だからこそ余計、自分自身で簪と向き合うべきじゃないのか。これは大切なことだ。あんなふざけたことせず、真剣に。まずは誰かに頼りっきりにするのではなく、自分達同士で。
「……」
からかわれ続けた嫌気から思ったことを外に出してしまった。
一瞬空気が死にハッとなったと同時にそんなことはないように更識会長は、苦笑を混じえながら楽しそうに笑って言った。
「
ようやくか。
崩れかけていた姿勢を正す。
すると、更識会長はにっこりと一度微笑んだ後、こちらの目を見据えてきた。
「貴方は簪ちゃんのこと、簪と呼び捨てにしているわよね?」
問いに俺は頷いて認める。
「簪ちゃんと仲良くしてくれるのは本当に嬉しいわ。姉として更識家当主として感謝しています。でもね、更識家の人間が自分の名前を呼ばせるというのは凄く重いことなの。異性なら尚更。その意味、更識家の人間と深くかかわるということ。覚悟はあるかしら?」
問いに俺は再び頷く。
「即答。まあ、随分といい返事ね……本気にしていいのかしら」
苦笑いして細められた目が品定めするように向けられる。
信じられないと言わんばかり。流石に二つ返事過ぎたか。
だが、考えなしに頷いたわけではない。覚悟はある。
簪から聞いた家のこと。そして、俺の身の上。いろいろと厄介ごとだらけだはあるが、それで諦めるほど諦めがいいたちではない。
俺は簪の傍にいたい。彼女を支えたい。笑顔にしてあげたい。幸せにしてあげたい。たくさんのことをしてあげたい。共にそうありたい。
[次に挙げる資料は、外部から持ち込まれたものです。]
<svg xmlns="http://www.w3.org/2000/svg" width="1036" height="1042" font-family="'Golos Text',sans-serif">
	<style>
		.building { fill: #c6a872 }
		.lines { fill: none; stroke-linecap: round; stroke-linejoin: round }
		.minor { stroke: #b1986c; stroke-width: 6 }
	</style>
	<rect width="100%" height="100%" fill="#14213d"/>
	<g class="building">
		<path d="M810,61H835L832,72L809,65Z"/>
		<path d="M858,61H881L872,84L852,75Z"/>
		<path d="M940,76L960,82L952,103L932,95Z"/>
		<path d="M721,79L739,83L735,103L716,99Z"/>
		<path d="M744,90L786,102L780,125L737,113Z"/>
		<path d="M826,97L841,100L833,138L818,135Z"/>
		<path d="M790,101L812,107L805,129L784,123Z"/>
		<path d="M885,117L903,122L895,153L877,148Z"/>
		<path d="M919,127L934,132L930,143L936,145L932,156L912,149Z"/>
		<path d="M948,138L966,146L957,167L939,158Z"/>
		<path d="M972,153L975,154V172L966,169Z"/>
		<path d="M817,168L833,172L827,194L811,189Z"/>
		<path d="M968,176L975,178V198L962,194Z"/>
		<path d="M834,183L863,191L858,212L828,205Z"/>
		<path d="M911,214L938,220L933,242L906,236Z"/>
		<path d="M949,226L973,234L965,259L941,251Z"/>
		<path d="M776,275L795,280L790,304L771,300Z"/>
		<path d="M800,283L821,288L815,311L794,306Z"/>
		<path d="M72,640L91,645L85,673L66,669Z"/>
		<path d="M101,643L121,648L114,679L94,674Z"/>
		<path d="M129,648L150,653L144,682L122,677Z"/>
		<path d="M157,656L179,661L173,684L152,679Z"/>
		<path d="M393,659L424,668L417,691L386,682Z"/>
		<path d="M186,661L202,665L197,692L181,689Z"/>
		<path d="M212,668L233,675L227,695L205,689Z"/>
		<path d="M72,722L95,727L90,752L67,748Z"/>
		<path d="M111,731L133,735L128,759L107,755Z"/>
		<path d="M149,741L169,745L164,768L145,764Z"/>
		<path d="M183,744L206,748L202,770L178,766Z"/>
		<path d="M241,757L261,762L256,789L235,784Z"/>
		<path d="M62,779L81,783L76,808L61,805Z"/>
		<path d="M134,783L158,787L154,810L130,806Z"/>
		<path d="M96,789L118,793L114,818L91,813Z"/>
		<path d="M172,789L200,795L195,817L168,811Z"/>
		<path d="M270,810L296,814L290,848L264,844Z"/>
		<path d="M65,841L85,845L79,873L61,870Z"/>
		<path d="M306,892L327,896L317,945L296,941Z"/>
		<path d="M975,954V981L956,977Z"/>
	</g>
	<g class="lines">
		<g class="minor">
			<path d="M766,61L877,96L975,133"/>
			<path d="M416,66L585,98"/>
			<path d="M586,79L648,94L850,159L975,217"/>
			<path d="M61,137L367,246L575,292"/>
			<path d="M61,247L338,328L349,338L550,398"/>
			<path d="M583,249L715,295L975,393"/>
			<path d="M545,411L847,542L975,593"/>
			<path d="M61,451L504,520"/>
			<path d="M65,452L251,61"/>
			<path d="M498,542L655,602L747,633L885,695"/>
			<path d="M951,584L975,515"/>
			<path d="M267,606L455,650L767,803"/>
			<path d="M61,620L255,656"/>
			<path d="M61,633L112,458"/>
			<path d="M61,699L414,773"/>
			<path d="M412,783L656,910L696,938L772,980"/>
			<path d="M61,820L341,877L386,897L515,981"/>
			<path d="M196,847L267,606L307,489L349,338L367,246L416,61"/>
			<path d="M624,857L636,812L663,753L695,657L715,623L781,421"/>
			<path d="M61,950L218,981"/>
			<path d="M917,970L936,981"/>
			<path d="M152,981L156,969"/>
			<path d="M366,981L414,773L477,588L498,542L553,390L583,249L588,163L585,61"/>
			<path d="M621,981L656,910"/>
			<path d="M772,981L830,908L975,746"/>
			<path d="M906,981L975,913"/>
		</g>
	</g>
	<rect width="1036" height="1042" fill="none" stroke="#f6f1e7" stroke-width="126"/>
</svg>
その為なら、困難が待ち構えていても諦めない。乗り越えて見せる。
言葉にすると青臭いが、覚悟はとうに決まっている。
「……」
呆気にとられたように更識会長はこちらを真面真面と見つめる。
そして。
「あは、あはははっ! いいわ、貴方。面白い。なら、その覚悟とやら存分に試させてもらいましょう」
その言葉を聞いとっさに身構える。
この人また何かする気なのか。
「今は何もしないわ。けど、いずれね。織斑君共々楽しみが増えたわ」
愉快げに笑う更識会長の口元を隠す開かれた扇には『愉悦』の文字が。
今、はっきり分かったことがある。
この人凄い苦手だ。簪のお姉さん相手にアレだろうが苦手なものは苦手。
「そんな嫌そうな顔しないでよ~楽しくやってきましょ」
そう言った更識会長は楽し気な笑みを浮かべていた。